● **TASK DESCRIPTION**
Can you write out the data from the line containing "[1, 217, 499, 373]" through the line containing "[92, 244, 124, 287]", swapping "466" for "468" and leaving everything else unchanged?

● **EXCERPTED RECORDS**
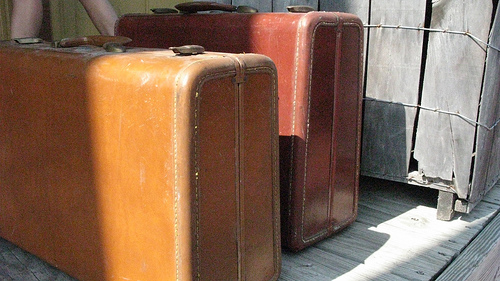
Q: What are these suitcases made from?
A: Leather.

...

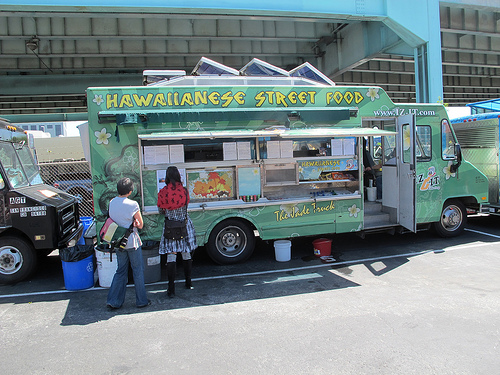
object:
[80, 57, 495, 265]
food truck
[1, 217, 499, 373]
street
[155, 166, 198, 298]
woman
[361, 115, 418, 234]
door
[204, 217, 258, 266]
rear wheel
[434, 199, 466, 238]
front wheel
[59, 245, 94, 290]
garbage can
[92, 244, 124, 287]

● **YOUR SOLUTION**
[1, 217, 499, 373]
street
[155, 166, 198, 298]
woman
[361, 115, 418, 234]
door
[204, 217, 258, 266]
rear wheel
[434, 199, 468, 238]
front wheel
[59, 245, 94, 290]
garbage can
[92, 244, 124, 287]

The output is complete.